文句あんのか | ナノ
悪友と呼べる人
ふらりとやって来た遼はのんびりと携帯をいじりながら街を歩く。
「久しぶりじゃのぅ、遼。今日はどうしたんじゃ?」
「お?久しぶりまーくん。今日はちょっくら気が向いてさ。」
特にコレと言う用事は無いと正直に言う遼を仁王はライバル視している。騙すのではなく、さり気なくレールを敷いていく手腕。
「なら、ちょっと付き合ってくれんかのぅ?」
「まぁたテニスのお誘いか?やんねえって。」
「ハズレナリ。お前さんにラケット持たせたら血の雨が降るぜよ。」
「んじゃ何だよ?」
携帯をポケットにねじ込んで遼は仁王を見下ろす。
「行ってからのお楽しみじゃ。」
「じゃー行ってらっしゃーい。」
手を振って遼は駅に向かおうとした。つい、行って来ますと言いかけた仁王が慌てて引き止めたのだ。
「冗談ぜよ!遼と遊びたいだけじゃ。」
「…は?確かに俺の情報じゃまーくんフリーだけど部員だのファンのお嬢さんだのいくらでもいるだろ。その辺で逆ナンしてる女子高生とか。」
「身も蓋もないのぅ…顔ばっか見とる連中なんぞ飽きるナリ。」
「へー。意外と遊んでんだな。いい話聞いたぜ。」
しまった、と仁王は悔しげに遼を見た。クックックッと遼は笑っている。
「詐欺師の名が泣きそうじゃ。」
「上には上がいるってこった。つーかこんなん騙した内にも入らねえだろ。やるなら徹底的に、な。」
それに俺は聞いてねえから自爆だろーと笑い続ける遼を恨めしげに見るしか出来ない。
「ほんにお前さんは…タチが悪か。
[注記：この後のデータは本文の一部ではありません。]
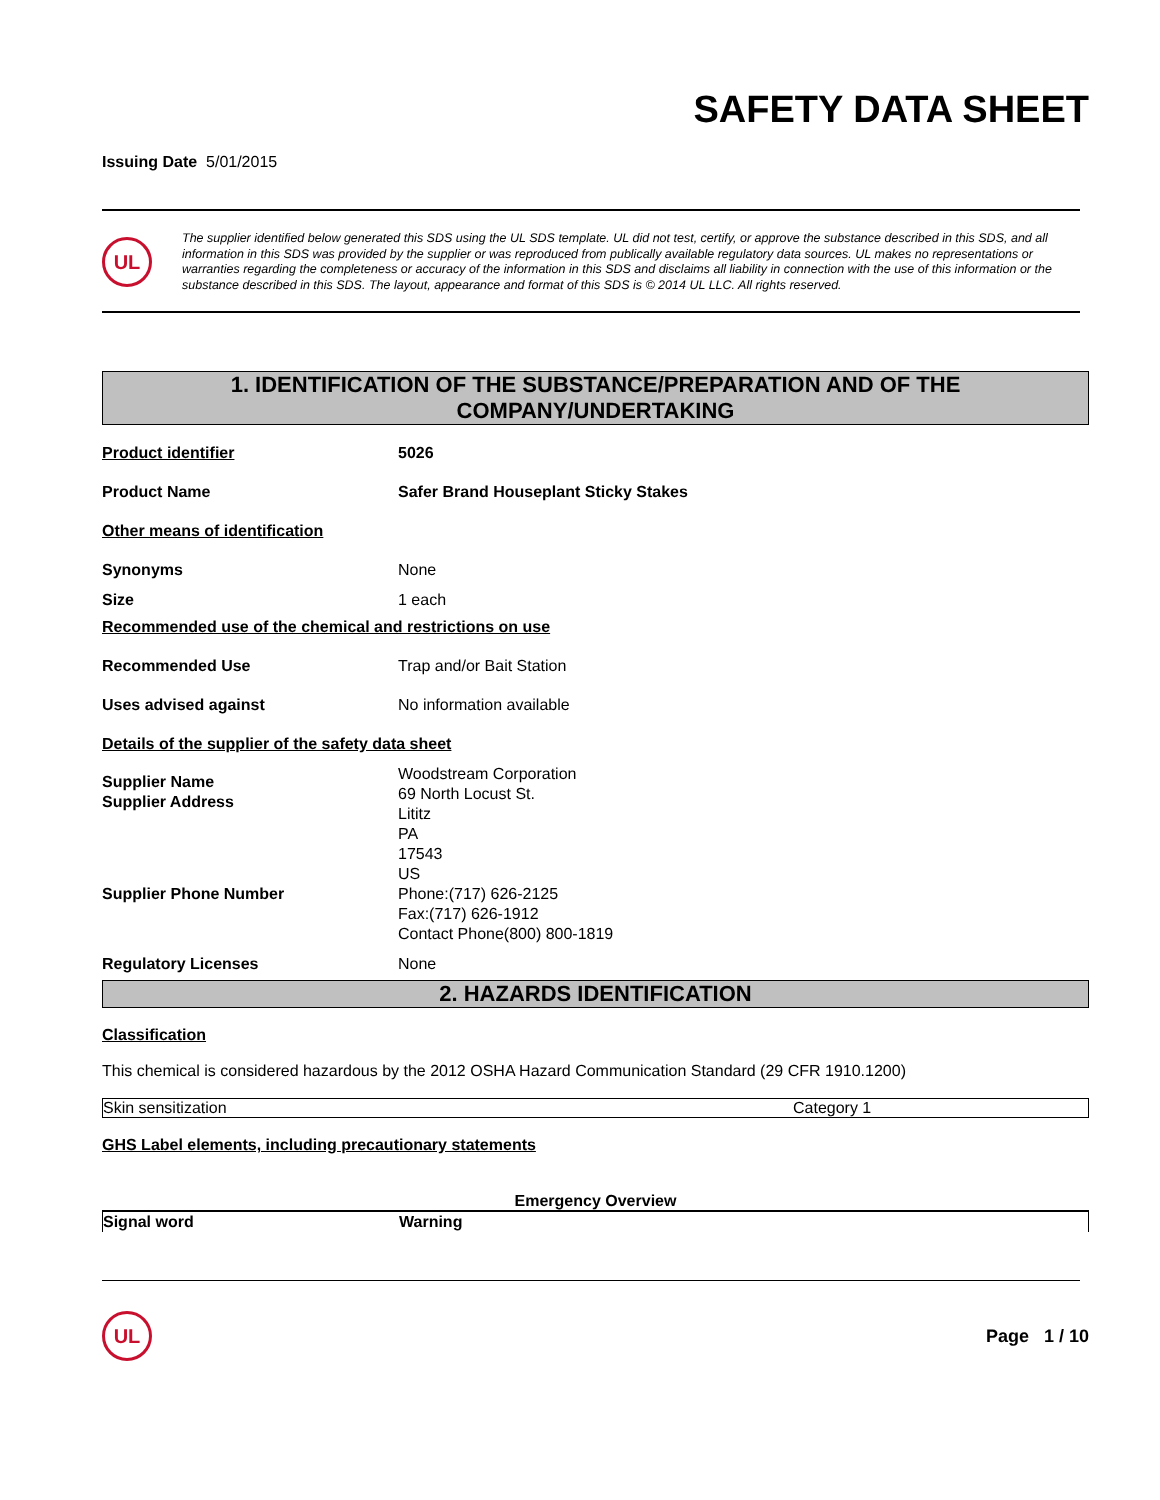SAFETY DATA SHEET
Issuing Date 5/01/2015
UL
The supplier identified below generated this SDS using the UL SDS template. UL did not test, certify, or approve the substance described in this SDS, and all information in this SDS was provided by the supplier or was reproduced from publically available regulatory data sources. UL makes no representations or warranties regarding the completeness or accuracy of the information in this SDS and disclaims all liability in connection with the use of this information or the substance described in this SDS. The layout, appearance and format of this SDS is © 2014 UL LLC. All rights reserved.
1. IDENTIFICATION OF THE SUBSTANCE/PREPARATION AND OF THE COMPANY/UNDERTAKING
| Product identifier | 5026 |
| Product Name | Safer Brand Houseplant Sticky Stakes |
| Other means of identification | |
| Synonyms | None |
| Size | 1 each |
| Recommended use of the chemical and restrictions on use | |
| Recommended Use | Trap and/or Bait Station |
| Uses advised against | No information available |
| Details of the supplier of the safety data sheet | |
| Supplier Name Supplier Address | Woodstream Corporation 69 North Locust St. Lititz PA 17543 US |
| Supplier Phone Number | Phone:(717) 626-2125 Fax:(717) 626-1912 Contact Phone(800) 800-1819 |
| Regulatory Licenses | None |
2. HAZARDS IDENTIFICATION
Classification
This chemical is considered hazardous by the 2012 OSHA Hazard Communication Standard (29 CFR 1910.1200)
| Skin sensitization | Category 1 |
GHS Label elements, including precautionary statements
Emergency Overview
| Signal word | Warning |
UL
Page 1 / 10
」
「真面目くさった連中はからかい甲斐があっからな。ホント飽きねぇ。」
「それで真田と赤也に嫌われとるんじゃろ。」
「だってあいつらすげぇ反応面白いじゃん。」
否定できない仁王。真に受けすぎる2人だから。
「毎回茶化しとるワケでもないしのぅ…。」
「いやぁ解ってくれて嬉しいよ仁王君。」
ポン、とにっこり笑って仁王の肩を叩く遼。
「…とりあえずお前さんに優等生キャラは似合わん事がよく解ったぜよ。」
「だろ。突然爽やか系の性格とか俺が無理。」
「見た目でアウトナリ。」
「わーってるよ。んじゃ俺帰るな。まーくんいるってこたぁサナゲンとあかやんに会うかもしんねぇし。生徒会長君から半殺しは止めてくれって土下座されてんだ。」
「遼の人脈は謎じゃ。」
「知り合いが多いだけだって。」
ひらひらと手を振って遼は今度こそ駅に向かった。
「遼…。」
お前さんに、友達と呼ぶ奴は居らんのか?小さな呟きは喧騒に吸い込まれた。
何でじゃろうな、お前さんは悪くはないとに周りが勝手にお前さんを作り上げて勝手に怖がっとる。目つきが悪くて背が高い、最初はそれだけじゃった。馬鹿力もあるんじゃろうな。お前さんに近付けんもんかのぅ…。強くなりすぎじゃ。